→ **Task list**:
1) Answer these questions about the passage on tree-based page representations, one per line, marked to match:
(a) In the GTree, which nodes hold the class-specific cuts?
(b) What do the nodes in the Document Decision Tree contain?
(c) Which structure does [41] use to address form classification?
2) Duplicate everything in the passage on tree-based page representations from "Even if X-Y" down to "to X-Y trees.".
3) List every bracketed reference number cited in the passage on tree-based page representations.

** Start Selected text **

An early tree-based representation of the page layout has been presented in [17] where a decision tree (the Geometric Tree, GTree) is used to model the layout classes by describing a hierarchy of possible object organizations. In analogy with X-Y trees, the pages are described with a recursive segmentation of the page along white spaces. In this representation, each example is one leaf of the GTree while intermediate nodes are used to identify cuts shared by different classes. Cuts shared by many documents are described in nodes close to the root, whereas class-specific cuts are contained in nodes closer to the leaves.

To classify one unknown document, the tree is traversed from the root to one leaf that identifies the page class. In each node encountered in this navigation, the input document is compared with the cuts defined in the node’s children and the best path is followed.

Another approach that uses decision trees to classify pages represented with X-Y tree is described by Appiani et al. in [2]. Nodes in the Document Decision Tree (DDT) contain MXY trees because cuts along horizontal and vertical ruling lines are required to segment forms and other business documents that are addressed by the system. Both DDT building and traversal are based on sub-tree matching between as described in section “Tree Distance.”

The use of one X-Y tree representation for unsupervised page classification is described in [34]. Each node, v, describes a region with one feature vector \({f}^{v} = (f_{1}^{v},f_{2}^{v},f_{3}^{v},f_{4}^{v})\), where f1v,f2v, and f3v denote the average character font size, the level in tree, and the X coordinate of the region center. If v is a node on a Y projection profile, f4v is the minimum vertical distance between v and its top or bottom sibling on the profile. The tree matching is performed with a tree-edit distance algorithm (section “Tree Distance”).

Even if X-Y trees and related data structure have been the prevailing tree representations adopted in document image classification and retrieval, other approaches have been considered as well. For instance, quadtrees are used in [41] to address form classification. Another hierarchical page representation is the L-S tree (Layout Structure Tree) proposed by Wei et al. in [53]. Even if using a different notation, the page decomposition and representation addressed by L-S trees is analogous to X-Y trees.

Page Comparison

In this section we analyze how the distance between page descriptions is used to compare two pages. This distance can be used both to classify the pages and to rank the pages most similar to one query page. The main difficulties when computing the page similarity are due to layout differences induced by low-level segmentation errors and to variations in the design of documents that should be grouped in the same class.

** End Selected text **
** Start Data lines **

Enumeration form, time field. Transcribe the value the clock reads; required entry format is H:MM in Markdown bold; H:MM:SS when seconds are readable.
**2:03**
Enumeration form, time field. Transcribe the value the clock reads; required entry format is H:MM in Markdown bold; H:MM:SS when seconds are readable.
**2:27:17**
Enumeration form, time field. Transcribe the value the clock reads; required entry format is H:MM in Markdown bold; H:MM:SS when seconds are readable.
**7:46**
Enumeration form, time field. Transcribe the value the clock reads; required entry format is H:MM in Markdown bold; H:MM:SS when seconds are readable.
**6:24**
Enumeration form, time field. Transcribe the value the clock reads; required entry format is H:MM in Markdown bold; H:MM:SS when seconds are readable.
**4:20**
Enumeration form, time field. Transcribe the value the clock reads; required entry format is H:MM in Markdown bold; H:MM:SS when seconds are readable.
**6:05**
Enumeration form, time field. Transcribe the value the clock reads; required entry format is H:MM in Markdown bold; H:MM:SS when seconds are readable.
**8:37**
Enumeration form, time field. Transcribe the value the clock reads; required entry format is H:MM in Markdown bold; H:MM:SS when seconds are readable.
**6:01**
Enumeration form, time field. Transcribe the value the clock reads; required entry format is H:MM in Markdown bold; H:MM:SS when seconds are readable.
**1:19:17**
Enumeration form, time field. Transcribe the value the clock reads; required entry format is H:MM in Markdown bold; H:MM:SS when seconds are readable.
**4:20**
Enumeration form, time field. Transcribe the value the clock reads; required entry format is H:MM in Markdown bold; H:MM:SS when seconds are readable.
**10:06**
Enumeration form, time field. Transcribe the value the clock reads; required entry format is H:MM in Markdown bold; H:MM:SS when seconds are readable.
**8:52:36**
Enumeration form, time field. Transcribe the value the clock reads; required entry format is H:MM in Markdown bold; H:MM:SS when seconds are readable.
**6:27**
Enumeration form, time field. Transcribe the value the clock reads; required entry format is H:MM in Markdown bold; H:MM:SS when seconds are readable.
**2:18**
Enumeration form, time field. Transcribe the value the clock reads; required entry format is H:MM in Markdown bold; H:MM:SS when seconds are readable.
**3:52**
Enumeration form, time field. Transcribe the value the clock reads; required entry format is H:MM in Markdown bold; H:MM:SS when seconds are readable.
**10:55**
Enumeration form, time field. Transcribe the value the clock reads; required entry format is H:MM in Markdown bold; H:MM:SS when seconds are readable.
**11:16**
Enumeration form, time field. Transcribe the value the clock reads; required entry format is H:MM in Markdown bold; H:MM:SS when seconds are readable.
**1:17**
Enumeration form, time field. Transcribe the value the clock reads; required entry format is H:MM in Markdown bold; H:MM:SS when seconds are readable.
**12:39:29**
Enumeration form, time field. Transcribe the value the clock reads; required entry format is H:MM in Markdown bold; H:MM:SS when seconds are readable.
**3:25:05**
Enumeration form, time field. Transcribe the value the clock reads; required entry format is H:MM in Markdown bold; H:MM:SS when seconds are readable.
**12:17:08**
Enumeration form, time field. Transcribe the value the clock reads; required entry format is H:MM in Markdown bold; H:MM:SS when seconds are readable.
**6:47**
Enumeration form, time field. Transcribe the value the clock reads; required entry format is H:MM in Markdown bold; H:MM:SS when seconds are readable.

** End Data lines **

→ **Solution set**:
1)
(a) Nodes closer to the leaves.
(b) MXY trees.
(c) Quadtrees.

2)
Even if X-Y trees and related data structure have been the prevailing tree representations adopted in document image classification and retrieval, other approaches have been considered as well. For instance, quadtrees are used in [41] to address form classification. Another hierarchical page representation is the L-S tree (Layout Structure Tree) proposed by Wei et al. in [53]. Even if using a different notation, the page decomposition and representation addressed by L-S trees is analogous to X-Y trees.

3) [17], [2], [34], [41], [53]